Alternatives to conventional bank or credit union loans have saturated the lending market over the last decade, with major players like SoFi, Lending Club, and Prosper taking the lion’s share of the new personal loan business. These fintech startups have offered a handful of advantages over traditional financial institutions, including the ease and convenience of the application process, options for borrowers with less than ideal credit scores, and in some cases lower costs for borrowing. Consumers have embraced alternative financial companies due in large part to the unique benefits offered, creating an opportunity for even more lenders to enter the space.
Recently, Goldman Sachs, a globally known investment firm, put forth their rendition of online lending this October. Goldman Sachs’ platform for personal loans, known as Marcus, offers a wide range of personal loan options for well-qualified borrowers. Personal loans provided through Marcus can be taken out for as much as $30,000, with loan repayment terms ranging from two to six years. Each loan underwritten and funded through the Marcus platform is assigned an interest rate that is competitively priced, in line with other major online lenders available on the market today.
Goldman Sachs is most widely known for its products and financial services made available to high net worth individuals. The firm has spent its nearly 150-year history catering to a niche market of investors, without giving much credence to the retail side of the business. Now, with the launch of Marcus, Goldman Sachs is entering the consumer-focused realm of personal finance in an effort to compete directly with other fintech companies in the personal loan marketplace.
What’s Different About Marcus
Marcus by Goldman Sachs is slated to be a formidable opponent to major online marketplace lenders for a variety of reasons. First and foremost, Marcus loans are funded out of the coffers of Goldman Sachs’ reserves; as a bank, the firm has a substantial amount held in deposit accounts from its customers which it will use to fund its new personal loan offerings. The majority of marketplace lenders currently available to consumers fund loans through the crowd – outside investors who use personal money to fund individual loan requests. Since Marcus loans are funded through Goldman’s deposit accounts, individual borrowers have a great chance of being approved for a loan so long as other underwriting criteria, like credit score and income, are met.
Another differentiating factor of Marcus loans is the fee structure for borrowers. Unlike alternative lenders, Marcus loans tout no hidden or glaring charges for origination or funding, late payments, or prepayment of a loan. A number of marketplace lenders assess fees for each of these activities, making the total cost of borrowing more involved than the cost of interest alone. Marcus loans also allow for tailored due dates and, like most other personal loan solutions, a fixed repayment amount due each month.

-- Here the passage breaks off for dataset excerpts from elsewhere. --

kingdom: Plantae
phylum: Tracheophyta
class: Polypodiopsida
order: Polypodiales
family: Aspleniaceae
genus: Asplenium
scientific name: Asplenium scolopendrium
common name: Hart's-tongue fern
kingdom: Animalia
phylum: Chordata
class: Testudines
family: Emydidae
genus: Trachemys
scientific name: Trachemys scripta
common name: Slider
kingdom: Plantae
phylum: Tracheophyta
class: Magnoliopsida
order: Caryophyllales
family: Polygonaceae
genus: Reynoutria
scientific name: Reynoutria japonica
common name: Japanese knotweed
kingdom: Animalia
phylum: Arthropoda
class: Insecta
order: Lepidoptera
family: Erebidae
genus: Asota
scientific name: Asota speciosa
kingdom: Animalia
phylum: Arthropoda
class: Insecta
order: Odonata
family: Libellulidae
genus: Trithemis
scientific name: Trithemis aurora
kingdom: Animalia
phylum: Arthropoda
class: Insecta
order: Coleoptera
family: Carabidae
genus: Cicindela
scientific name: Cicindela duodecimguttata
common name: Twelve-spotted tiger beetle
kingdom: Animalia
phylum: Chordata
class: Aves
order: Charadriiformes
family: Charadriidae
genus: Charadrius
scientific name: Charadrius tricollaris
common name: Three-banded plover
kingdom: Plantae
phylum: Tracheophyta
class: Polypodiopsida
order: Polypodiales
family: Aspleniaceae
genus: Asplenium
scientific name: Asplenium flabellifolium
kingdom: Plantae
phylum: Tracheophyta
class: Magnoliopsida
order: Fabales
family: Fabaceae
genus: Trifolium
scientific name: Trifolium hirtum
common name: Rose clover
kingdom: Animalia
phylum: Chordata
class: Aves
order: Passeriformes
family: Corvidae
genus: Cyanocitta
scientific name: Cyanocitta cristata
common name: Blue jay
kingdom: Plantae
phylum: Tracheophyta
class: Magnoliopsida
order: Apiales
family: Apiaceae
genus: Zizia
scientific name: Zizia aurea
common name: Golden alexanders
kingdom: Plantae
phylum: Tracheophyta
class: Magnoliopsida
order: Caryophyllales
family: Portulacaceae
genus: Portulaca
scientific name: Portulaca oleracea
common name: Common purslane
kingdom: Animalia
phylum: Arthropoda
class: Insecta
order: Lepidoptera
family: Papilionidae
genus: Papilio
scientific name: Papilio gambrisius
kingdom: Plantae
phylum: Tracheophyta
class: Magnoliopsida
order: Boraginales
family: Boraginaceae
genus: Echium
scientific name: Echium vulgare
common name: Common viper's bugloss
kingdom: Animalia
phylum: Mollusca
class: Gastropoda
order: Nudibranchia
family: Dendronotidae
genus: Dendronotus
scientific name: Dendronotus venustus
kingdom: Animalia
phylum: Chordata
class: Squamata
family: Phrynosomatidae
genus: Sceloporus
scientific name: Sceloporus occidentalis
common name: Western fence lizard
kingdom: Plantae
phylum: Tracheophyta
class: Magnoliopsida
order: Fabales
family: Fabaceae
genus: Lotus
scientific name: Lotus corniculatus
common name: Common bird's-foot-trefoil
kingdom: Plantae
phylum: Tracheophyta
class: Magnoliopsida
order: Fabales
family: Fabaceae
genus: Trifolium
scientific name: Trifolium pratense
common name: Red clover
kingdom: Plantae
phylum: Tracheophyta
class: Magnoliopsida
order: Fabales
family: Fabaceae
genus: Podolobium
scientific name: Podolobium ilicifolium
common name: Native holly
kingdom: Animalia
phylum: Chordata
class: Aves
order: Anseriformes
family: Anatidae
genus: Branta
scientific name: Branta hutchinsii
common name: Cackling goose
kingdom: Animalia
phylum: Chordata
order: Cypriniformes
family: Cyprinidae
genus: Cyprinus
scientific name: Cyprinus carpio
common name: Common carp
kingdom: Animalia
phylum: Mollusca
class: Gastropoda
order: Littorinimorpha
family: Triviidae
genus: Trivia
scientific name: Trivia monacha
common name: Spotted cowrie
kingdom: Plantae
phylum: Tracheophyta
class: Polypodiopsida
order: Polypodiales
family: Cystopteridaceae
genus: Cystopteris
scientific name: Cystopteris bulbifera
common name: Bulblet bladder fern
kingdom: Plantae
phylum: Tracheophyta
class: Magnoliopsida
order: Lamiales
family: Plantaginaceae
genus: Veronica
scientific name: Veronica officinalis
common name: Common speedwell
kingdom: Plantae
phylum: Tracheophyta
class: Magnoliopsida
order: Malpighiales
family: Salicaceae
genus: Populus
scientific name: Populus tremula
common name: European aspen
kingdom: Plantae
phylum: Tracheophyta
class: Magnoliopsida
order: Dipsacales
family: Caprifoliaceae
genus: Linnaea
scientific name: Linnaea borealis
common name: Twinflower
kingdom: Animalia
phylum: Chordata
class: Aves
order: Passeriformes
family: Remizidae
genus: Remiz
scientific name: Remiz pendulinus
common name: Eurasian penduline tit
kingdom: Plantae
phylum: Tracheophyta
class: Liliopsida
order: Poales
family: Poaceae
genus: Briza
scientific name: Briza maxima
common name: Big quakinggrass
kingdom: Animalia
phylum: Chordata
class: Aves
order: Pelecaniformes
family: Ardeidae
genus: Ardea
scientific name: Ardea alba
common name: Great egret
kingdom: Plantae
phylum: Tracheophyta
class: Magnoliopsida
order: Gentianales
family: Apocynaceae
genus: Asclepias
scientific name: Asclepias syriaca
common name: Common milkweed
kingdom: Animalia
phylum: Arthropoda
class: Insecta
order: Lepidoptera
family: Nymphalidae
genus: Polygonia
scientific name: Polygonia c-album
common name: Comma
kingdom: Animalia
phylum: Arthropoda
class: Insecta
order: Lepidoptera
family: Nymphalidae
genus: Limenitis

In addition to a no-fee model, personal loans offered through the Goldman Sachs’ Marcus platform will feature fixed interest rates for the life of the loan. According to the press release from Goldman, Marcus loans will have interest rates ranging from 5.99% up to 22.99%, depending on credit qualification and the total amount borrowed. Competing lenders offer fixed and variable rate products to borrowers, but the maximum rate charged can be as high as 31%. Representatives from Goldman Sachs feel as though this difference puts Marcus in a highly competitive position within the market.
Who’s Fit for a Marcus Loan?
Currently, Marcus loans are being heavily marketed as an alternative to high-interest-rate credit card options. Instead of paying more than 20% on balances carried forward on a credit card, Goldman Sachs provides a simplified way to pay down debt in a more cost-effective way. However, Marcus loans are only available via direct invitation from Goldman Sachs, although the company plans to open up the platform to all borrowers in the near future.
The best-fit borrower for a Marcus loan has the same characteristics of a well-qualified borrower for any other personal loan option. Individuals should have a strong understanding of how a personal loan works, including its fixed monthly repayment and the total cost of borrowing over time. Similarly, personal loan borrowers are often required to have a strong credit history, score, and income level high enough to support a monthly loan payment. If you plan to use a Marcus loan or other personal loan to consolidate credit card debt, you may also want to analyze your current spending habits to ensure you’re strong enough to keep new credit card purchases to a minimum.
It will be interesting to see how Goldman Sachs takes on the consumer-focused marketplace with the introduction of Marcus loans. All told, the platform seems to be a sound alternative to personal loan options currently available to responsible, well-qualified borrowers.